Creating Spark Applications

Describes how to create and submit Spark applications using HPE Ezmeral Unified Analytics Software.

Prerequisites

  • Must have a main application file (for example, compiled jar file for Java or Scala).
  • Must know the runtime dependencies of your application that are not built-in to the main application file.
  • Must know your application arguments.

Create a Spark Application

Complete the following steps to create and submit a Spark application:
  1. Sign in to HPE Ezmeral Unified Analytics Software.
  2. In the left navigation bar, select one of the following options:
    • Click the Analytics icon and click Spark Applications on the left navigation bar of the HPE Ezmeral Unified Analytics Software screen.
    • Click the Tools & Frameworks icon on the left navigation bar. Navigate to the Spark Operator tile under the Analytics tab and click Open.
  3. Click Create Application on the Spark Applications screen. Navigate through each step within the Create Spark Application wizard.

    The following table lists the steps in wizard and instructions:

    Steps Instructions
    Application Details Create an application or upload a preconfigured YAML file.
    • YAML FILE - When you select Upload YAML, you can upload a preconfigured YAML file from your local system. Click Select File to upload the YAML. The fields in the wizard are populated with the information from YAML.
    • Name - Enter the application name.
    • Description - Enter the application description.
    Configure Spark Application
    Configure the Spark application:
    • Type - Select the application type from Java, Scala, Python, or R.
    • Source - Select the location of the main application file from User Directory, Shared Directory, S3, and Other. HPE Ezmeral Unified Analytics Software preconfigures Spark applications and Livy sessions in such a way that both <username> and shared volumes are mounted to driver and executor runtimes. For additional details, see the Selecting the Location of the Main Application File section below.
    • File Name - Manually enter the location and file name of the application for the S3 and Other sources. For example:
      s3a://apps/my_application.jar
      For User Directory and Shared Directory, click Browse, and browse and select files.
      NOTE
      Ensure the extension of the main application file matches the selected application type. The extension must be .py for Python, .jar for Java and Scala, and .r for R applications.
    • Class Name - Enter main class of the application for Java or Scala applications.
    • Arguments - Click + Add Argument to add input parameters as required by the application.
    NOTE
    • To refer to data in mounted folders from application source code, use file:// schema.
      If a Spark application is reading a file from the shared or user volume and is taking a path to the file as an application argument, the argument will be file://[mount-path]/path/to/input/file. For example:
      User Directory: file:///mounts/<user-name>-volume/
      Shared Directory: file:///mounts/shared-volume/
    Dependencies

    To add dependencies required to run your applications, select a dependency type from excludePackages, files, jars, packages, pyfiles, or repositories, and enter the value of the dependency. To add more than one dependency, click Add Dependency.

━━━━━━━━━━━━━━━━━━━━

Exercise set:
a - From the Spark applications page, write out the part that opens with the words containing "If a Spark application" and closes with "click Add Dependency.".
b - In the Spark applications page, what extension must the main application file have for an R application?
c - Turn the paragraph of the Spark applications page beginning "To add dependencies required to run your applications" into a short list that keeps its main facts.
The records have no connection to the Spark applications page.

Extracted entries:
━━━━━━━━━━━━━━━━━━━━

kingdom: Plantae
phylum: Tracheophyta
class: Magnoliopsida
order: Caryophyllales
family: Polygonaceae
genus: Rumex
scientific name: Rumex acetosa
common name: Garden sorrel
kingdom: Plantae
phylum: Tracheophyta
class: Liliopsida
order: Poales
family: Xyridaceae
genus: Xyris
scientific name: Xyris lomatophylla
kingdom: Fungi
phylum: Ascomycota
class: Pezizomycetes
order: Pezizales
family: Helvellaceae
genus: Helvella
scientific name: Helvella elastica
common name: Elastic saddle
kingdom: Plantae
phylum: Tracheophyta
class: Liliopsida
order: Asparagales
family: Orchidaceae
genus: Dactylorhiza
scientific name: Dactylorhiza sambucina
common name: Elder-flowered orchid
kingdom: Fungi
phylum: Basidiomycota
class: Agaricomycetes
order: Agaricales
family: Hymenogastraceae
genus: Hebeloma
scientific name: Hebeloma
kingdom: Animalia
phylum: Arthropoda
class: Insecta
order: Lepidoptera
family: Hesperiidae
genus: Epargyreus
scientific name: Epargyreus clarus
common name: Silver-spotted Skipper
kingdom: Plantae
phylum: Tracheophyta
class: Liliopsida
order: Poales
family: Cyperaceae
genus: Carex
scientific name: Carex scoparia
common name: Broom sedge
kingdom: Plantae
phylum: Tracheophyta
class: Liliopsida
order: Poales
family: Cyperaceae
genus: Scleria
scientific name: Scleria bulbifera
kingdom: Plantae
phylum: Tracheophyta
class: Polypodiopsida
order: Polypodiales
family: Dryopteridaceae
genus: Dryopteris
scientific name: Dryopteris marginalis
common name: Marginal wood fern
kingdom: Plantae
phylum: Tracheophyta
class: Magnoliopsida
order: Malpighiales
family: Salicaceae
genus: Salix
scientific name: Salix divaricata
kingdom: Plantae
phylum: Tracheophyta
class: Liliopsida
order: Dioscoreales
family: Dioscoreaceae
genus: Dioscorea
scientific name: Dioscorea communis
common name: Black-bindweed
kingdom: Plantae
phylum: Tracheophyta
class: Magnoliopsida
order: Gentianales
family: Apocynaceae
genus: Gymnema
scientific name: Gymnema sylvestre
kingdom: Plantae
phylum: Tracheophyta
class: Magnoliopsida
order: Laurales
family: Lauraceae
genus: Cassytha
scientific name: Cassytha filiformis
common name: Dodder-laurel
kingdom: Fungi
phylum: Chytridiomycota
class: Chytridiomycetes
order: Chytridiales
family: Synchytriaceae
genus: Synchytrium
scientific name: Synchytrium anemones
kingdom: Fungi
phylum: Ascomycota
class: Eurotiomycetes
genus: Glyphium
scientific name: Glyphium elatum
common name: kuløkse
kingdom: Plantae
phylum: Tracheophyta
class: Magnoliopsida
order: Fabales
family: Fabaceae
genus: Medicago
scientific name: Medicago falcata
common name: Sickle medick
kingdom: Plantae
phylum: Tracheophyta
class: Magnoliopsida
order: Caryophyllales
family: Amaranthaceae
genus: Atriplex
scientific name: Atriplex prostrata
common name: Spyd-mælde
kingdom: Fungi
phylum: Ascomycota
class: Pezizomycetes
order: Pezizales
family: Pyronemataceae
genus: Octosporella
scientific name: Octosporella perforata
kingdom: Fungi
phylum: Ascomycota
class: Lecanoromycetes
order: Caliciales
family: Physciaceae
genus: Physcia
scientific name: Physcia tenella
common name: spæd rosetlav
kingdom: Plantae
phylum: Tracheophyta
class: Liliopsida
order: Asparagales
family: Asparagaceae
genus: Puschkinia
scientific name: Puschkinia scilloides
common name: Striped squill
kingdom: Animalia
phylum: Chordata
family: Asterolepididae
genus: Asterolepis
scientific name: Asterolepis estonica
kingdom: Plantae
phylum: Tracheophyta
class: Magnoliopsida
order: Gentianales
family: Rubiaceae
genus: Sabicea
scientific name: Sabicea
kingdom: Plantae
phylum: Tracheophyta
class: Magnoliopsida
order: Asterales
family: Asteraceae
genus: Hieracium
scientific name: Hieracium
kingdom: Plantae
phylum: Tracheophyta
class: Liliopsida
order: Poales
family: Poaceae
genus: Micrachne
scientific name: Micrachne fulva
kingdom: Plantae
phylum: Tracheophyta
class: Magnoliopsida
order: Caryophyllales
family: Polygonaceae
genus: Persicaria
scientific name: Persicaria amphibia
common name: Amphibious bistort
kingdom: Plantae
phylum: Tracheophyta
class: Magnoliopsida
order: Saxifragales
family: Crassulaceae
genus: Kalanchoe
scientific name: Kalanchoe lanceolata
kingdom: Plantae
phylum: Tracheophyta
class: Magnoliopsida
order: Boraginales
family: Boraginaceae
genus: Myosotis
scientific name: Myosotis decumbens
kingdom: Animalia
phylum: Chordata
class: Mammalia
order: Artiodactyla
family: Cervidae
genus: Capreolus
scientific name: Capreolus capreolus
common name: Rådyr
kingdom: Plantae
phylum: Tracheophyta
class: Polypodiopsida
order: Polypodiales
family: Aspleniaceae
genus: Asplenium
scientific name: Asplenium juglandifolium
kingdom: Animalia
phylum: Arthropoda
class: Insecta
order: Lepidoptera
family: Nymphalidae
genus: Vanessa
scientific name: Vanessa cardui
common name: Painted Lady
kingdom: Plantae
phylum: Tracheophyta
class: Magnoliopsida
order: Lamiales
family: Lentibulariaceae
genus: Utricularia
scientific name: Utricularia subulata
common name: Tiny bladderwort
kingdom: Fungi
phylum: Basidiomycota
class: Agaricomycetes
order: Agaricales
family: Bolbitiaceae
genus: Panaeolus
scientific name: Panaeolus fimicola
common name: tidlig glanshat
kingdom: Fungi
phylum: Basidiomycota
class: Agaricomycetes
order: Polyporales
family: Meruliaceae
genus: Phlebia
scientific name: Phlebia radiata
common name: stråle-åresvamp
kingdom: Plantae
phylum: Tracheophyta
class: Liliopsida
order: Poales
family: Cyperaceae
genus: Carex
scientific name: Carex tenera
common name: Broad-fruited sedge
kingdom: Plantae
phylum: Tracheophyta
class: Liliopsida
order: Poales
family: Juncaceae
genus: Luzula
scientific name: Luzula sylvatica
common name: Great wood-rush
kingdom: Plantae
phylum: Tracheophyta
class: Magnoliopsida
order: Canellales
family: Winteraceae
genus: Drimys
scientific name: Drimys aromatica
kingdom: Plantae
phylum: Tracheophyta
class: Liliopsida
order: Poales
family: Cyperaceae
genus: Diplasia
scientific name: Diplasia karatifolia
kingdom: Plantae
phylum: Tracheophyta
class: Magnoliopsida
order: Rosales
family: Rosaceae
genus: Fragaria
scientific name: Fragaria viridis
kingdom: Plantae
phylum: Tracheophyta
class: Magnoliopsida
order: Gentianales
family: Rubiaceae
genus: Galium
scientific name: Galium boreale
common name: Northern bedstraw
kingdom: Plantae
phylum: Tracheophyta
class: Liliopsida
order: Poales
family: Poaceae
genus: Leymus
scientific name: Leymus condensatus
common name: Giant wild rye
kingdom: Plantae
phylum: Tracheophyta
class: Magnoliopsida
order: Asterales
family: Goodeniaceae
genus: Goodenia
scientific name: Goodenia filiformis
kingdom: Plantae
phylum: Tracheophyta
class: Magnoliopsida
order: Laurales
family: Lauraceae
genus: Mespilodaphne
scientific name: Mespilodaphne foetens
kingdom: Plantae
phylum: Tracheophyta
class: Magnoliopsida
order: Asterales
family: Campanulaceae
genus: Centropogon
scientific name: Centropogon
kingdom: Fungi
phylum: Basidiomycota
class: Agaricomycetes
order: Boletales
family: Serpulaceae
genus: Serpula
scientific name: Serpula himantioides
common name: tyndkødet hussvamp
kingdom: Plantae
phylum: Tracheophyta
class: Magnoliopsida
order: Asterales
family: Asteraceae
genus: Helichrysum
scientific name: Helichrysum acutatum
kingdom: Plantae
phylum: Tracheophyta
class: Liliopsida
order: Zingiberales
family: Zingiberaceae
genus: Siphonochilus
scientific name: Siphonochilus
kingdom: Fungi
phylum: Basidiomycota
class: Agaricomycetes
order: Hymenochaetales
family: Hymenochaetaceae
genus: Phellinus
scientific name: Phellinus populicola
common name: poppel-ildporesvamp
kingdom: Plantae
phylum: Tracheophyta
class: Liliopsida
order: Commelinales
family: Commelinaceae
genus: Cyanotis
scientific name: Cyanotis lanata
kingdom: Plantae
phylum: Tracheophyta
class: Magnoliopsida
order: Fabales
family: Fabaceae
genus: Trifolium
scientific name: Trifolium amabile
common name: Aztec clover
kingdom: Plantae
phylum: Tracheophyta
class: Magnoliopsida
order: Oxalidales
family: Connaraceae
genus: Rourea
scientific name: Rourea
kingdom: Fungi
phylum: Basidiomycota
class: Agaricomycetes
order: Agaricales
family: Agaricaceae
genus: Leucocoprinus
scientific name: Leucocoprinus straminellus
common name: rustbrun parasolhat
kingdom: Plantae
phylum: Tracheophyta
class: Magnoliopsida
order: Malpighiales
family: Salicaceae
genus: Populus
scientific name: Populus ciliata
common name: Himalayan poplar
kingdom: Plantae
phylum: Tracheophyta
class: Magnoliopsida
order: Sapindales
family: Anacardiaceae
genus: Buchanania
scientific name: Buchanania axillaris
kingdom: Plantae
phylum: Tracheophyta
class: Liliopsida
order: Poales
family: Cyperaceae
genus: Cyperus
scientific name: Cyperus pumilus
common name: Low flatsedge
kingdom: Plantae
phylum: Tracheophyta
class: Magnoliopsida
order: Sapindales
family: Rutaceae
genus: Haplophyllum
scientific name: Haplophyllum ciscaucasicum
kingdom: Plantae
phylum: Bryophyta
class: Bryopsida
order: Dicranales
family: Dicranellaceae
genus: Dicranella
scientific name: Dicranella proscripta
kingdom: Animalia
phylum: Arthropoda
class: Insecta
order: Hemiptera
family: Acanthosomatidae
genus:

━━━━━━━━━━━━━━━━━━━━

Answers by task:
a -
If a Spark application is reading a file from the shared or user volume and is taking a path to the file as an application argument, the argument will be file://[mount-path]/path/to/input/file. For example:
      User Directory: file:///mounts/<user-name>-volume/
      Shared Directory: file:///mounts/shared-volume/
    Dependencies

    To add dependencies required to run your applications, select a dependency type from excludePackages, files, jars, packages, pyfiles, or repositories, and enter the value of the dependency. To add more than one dependency, click Add Dependency.

b - .r

c -
- Select a dependency type: excludePackages, files, jars, packages, pyfiles, or repositories.
- Enter the value of the dependency.
- Click Add Dependency to add more than one dependency.